> [WHAT NEEDS TO BE DONE]: Repeat, exactly and alone, every line from the line that contains "index mcp: (904, 658)" to the end of the entries.

Saved entries
== Segment start ==

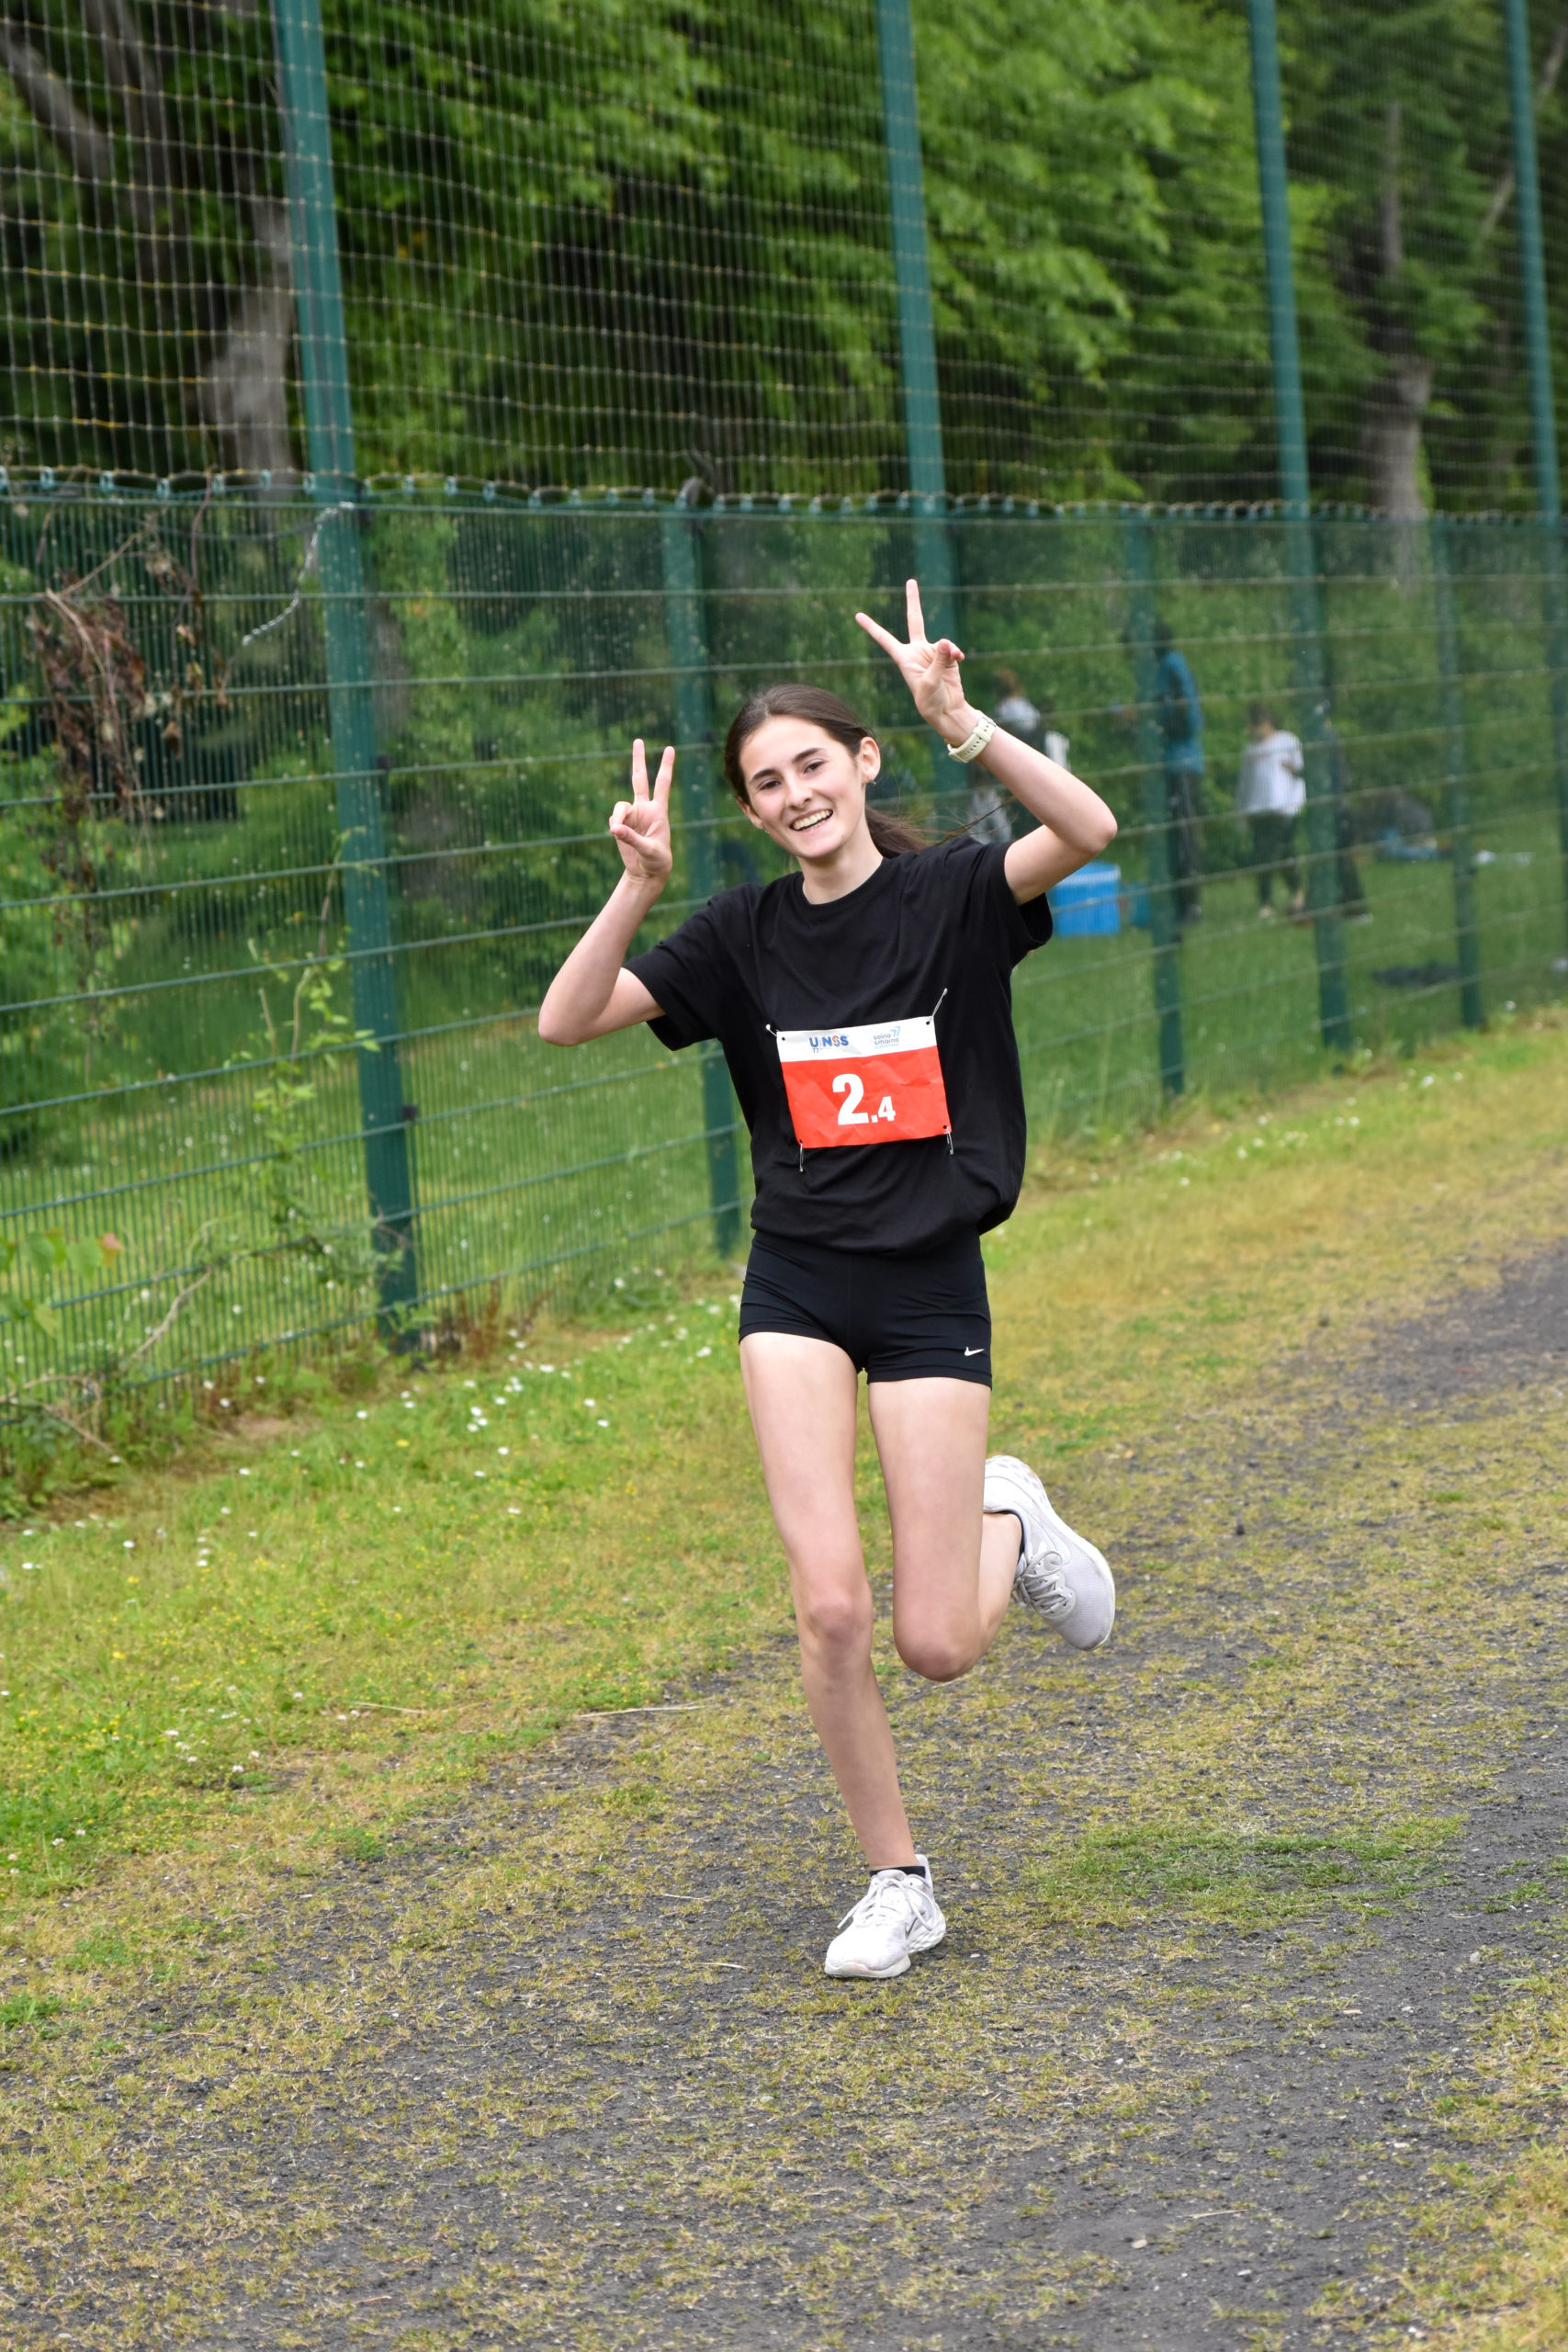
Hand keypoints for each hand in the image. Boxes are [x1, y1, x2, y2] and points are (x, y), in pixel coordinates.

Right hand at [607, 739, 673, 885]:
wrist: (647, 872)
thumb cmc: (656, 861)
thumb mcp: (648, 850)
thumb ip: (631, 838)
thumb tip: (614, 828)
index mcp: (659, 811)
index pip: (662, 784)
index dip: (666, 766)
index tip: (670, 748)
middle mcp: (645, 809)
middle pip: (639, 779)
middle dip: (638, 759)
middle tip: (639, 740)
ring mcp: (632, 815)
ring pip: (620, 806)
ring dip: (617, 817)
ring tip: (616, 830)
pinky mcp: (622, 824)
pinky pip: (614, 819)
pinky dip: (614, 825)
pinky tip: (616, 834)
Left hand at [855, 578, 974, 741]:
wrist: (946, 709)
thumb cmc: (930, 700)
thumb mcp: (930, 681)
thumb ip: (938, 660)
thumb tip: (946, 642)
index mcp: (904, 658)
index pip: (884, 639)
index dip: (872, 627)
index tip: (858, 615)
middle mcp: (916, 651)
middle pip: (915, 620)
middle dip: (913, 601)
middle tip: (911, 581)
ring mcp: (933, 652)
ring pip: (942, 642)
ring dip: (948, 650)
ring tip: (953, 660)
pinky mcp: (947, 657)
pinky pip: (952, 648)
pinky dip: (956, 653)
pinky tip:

== Segment end ==

> [EXERCISE ANSWER]:
index mcp: (904, 658)
index pip: (884, 639)
index dip: (872, 627)
index tip: (858, 615)
middle mcp: (916, 651)
middle pip: (915, 620)
middle dip: (913, 601)
middle tip: (911, 581)
ring mcp: (933, 652)
ring pip: (942, 642)
ring dip: (948, 650)
ring tip: (953, 660)
pinky mcp: (947, 657)
pinky pip: (952, 648)
pinky dip: (956, 653)
pinky tip:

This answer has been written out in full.